= Beginning of Section =

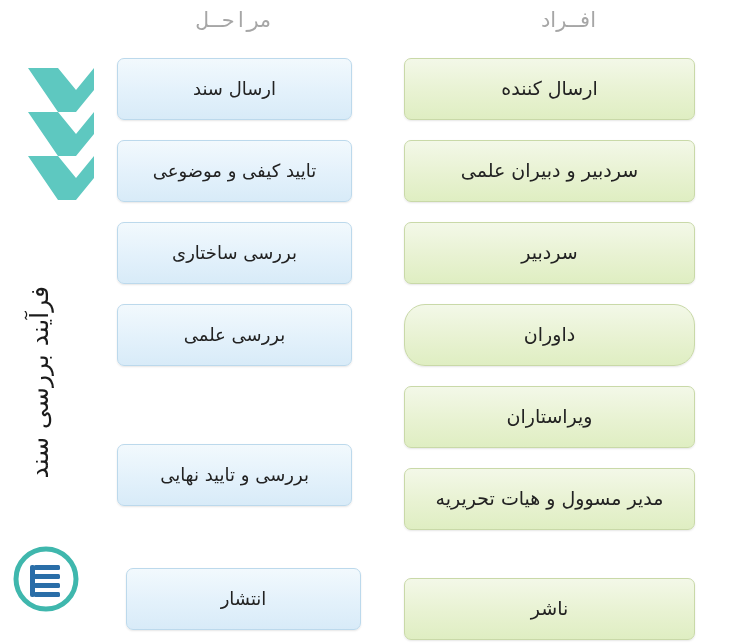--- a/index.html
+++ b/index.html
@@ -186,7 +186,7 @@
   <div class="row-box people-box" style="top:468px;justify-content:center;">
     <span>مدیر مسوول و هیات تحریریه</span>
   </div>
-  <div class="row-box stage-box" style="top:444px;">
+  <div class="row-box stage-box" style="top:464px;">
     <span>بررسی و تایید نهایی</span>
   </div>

= End of Section =

Task to carry out: Every word of the material, and none of its pictures, should be set down again.

Result below:
--- a/index.html
+++ b/index.html
@@ -186,7 +186,7 @@
   <div class="row-box people-box" style="top:468px;justify-content:center;">
     <span>مدیر مسوول و هیات تحریریه</span>
   </div>
-  <div class="row-box stage-box" style="top:444px;">
+  <div class="row-box stage-box" style="top:464px;">
     <span>بررسی و تایید نهایی</span>
   </div>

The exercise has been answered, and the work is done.